Pratap Mulick,particularly for first 25 titles, and to anonymous illustrators of “Chandoba” for giving pleasure to my eyes.

Pratap Mulick (प्रताप मुळीक) pioneering illustrator of ACK, I hope, never regretted his following picture of Matsyagandha or Vasavadatta or Satyavati or Shakuntala or who ever she is. our major influences were the sculptures of Ajanta, Ellora….We may have been a bit over influenced by it….But forget the first 25 titles or so, we have toned it down.” Anant Pai, ACK’s creator, admitted to Times of India (June 29 2007) that imagery of early ACK issues was quite sexy. Recently ACK completed 40 years of its very successful existence-400 titles, 86 million copies sold. I also read a lot of Indian mythology that of course has plenty of explicit sex. I thought I liked only stories from “Chandoba” but realized later that I also liked accompanying pictures. Amar Chitra Katha (ACK) was borne in 1967 but I could lay my hands on it much later. We did not buy it every month because my father did not like it much.

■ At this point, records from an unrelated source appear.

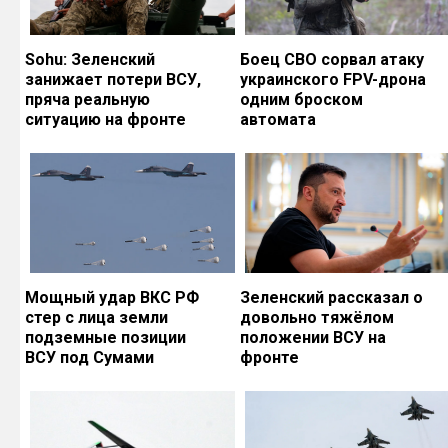
Sohu: Зеленский
Боец СВО сорвал атаку
занижает потери ВСУ,
украинского FPV-дрона
пряча реальную
одним броском
ситуацию на фронте
автомата
Мощный удар ВКС РФ
Зеленский рассказал о
стер с лица земли
довольно тяжёлом
подземные позиции
положении ВСУ на
ВСУ под Сумами
фронте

Magazine “ Chandoba” (“ Chandamama” in Hindi) was one of my favourite. For recreation, I read only Marathi until I was almost 12 or 13. I was a voracious reader in my childhood. Tom Wolfe: "The first line of the doctors’ Hippocratic oath is ‘First, do no harm.’ And I think for the writers it would be: ‘First, entertain.’" How I make my way through this thicket of information-how I manage it, how I parse it, how I organize and distribute it-is what distinguishes my writing from yours."

Amar chitra katha in marathi full#
Kenneth Goldsmith: "In 1969 the conceptual artist Douglas Huebler wrote, “The world is full of objects, more or less interesting I do not wish to add any more.”1 I’ve come to embrace Huebler’s ideas, though it might be retooled as “The world is full of texts, more or less interesting I do not wish to add any more.” It seems an appropriate response to a new condition in writing today: faced with an unprecedented amount of available text, the problem is not needing to write more of it instead, we must learn to negotiate the vast quantity that exists. The novel is comic because life is comic (until the inevitable tragedy of the fifth act). Martin Amis: “Gogol is funny, Tolstoy in his merciless clarity is funny, and Dostoyevsky, funnily enough, is very funny indeed moreover, the final generation of Russian literature, before it was destroyed by Lenin and Stalin, remained emphatically comic - Bunin, Bely, Bulgakov, Zamyatin. Cavafy: "I’d rather look at things than speak about them." G C Lichtenberg: “It is as if our languages were confounded: when we want a thought, they bring us a word when we ask for a word, they give us a dash and when we expect a dash, there comes a piece of bawdy.”Ĭ.